Creativity in a results driven industry
Digital is an interesting medium. To many it is seen as creative, cutting edge and innovative, yet in the background it is providing us with data and insight like no other advertising or information channel.
The problem is that these two areas don’t really go together as so much knowledge to what is happening behind the scenes, has the result of sanitising things. Practicality, usability and accessibility can overcome the outlandish and absurd. Notoriety is good but doesn’t necessary pay immediate dividends, and in the instant web world isn’t therefore measurable.
Such sanitisation isn’t confined to just digital. We’ve seen this in car design as aerodynamics and manufacturing techniques homogenise the look and feel across the major manufacturers.
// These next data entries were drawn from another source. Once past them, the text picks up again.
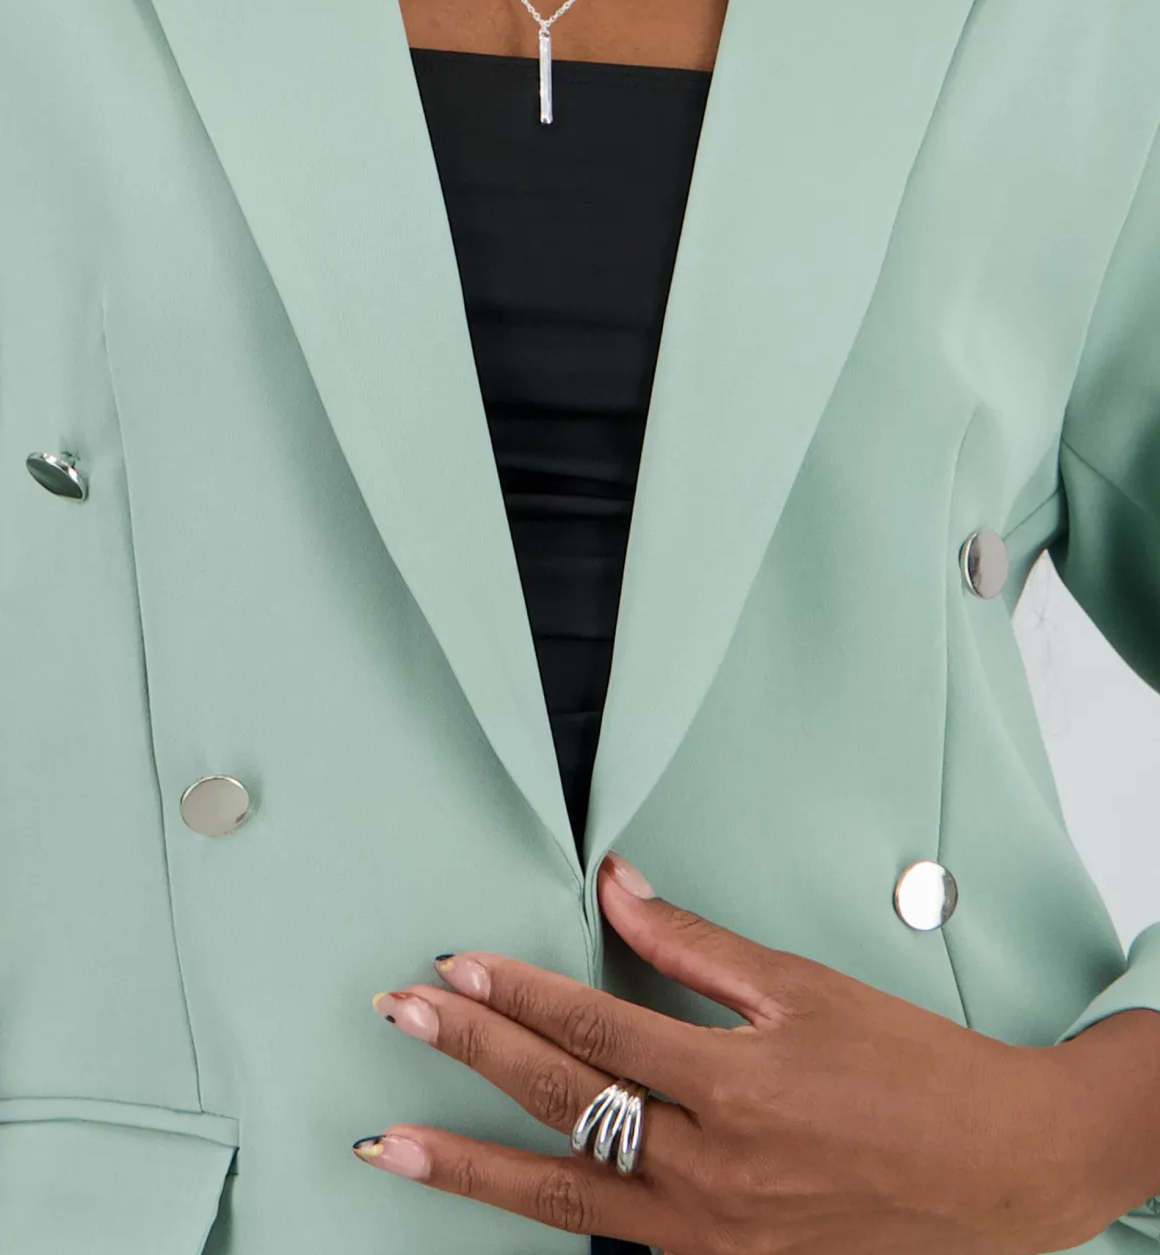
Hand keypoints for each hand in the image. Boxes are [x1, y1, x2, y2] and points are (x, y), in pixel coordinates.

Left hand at [351, 851, 1110, 1254]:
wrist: (997, 1174)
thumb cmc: (914, 1072)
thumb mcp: (806, 989)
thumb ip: (694, 943)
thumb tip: (619, 887)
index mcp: (733, 1086)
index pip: (594, 1030)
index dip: (516, 992)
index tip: (456, 965)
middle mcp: (709, 1170)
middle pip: (561, 1103)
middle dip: (470, 1055)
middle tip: (400, 1016)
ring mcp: (708, 1233)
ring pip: (563, 1197)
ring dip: (470, 1167)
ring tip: (393, 1145)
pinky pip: (615, 1238)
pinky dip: (548, 1216)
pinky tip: (502, 1194)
In effect we’ve both polished off all the sharp edges to create something that may work much better but doesn’t leave any creative elements to chance or design for design sake.
I believe the aim for good designers is to instil personality and creativity into their work, but give true consideration in ensuring that the appropriate hooks for statistical data to support their actions are present.
Standard web analytics will only provide the views, funnels and the user browsing behaviour. They don’t measure enjoyment, pleasure of form, the ‘LOL’ moments, good typography or brand love. They don’t provide site owners with the knowledge of whether a little bit of conscious has gone over to their brand and loyalty increased.
So you need to provide additional hooks such as user generated content, social monitoring and ratings to further emphasis the importance of the work. Put the work up to critical acclaim and try to get a ground swell of approval.
This way we can maintain the advantage that analytics can provide, but allow a larger degree of individualism. Designers can apply a bit more risk and personal contribution in this results driven yet creative industry. Think Philippe Starck does web design.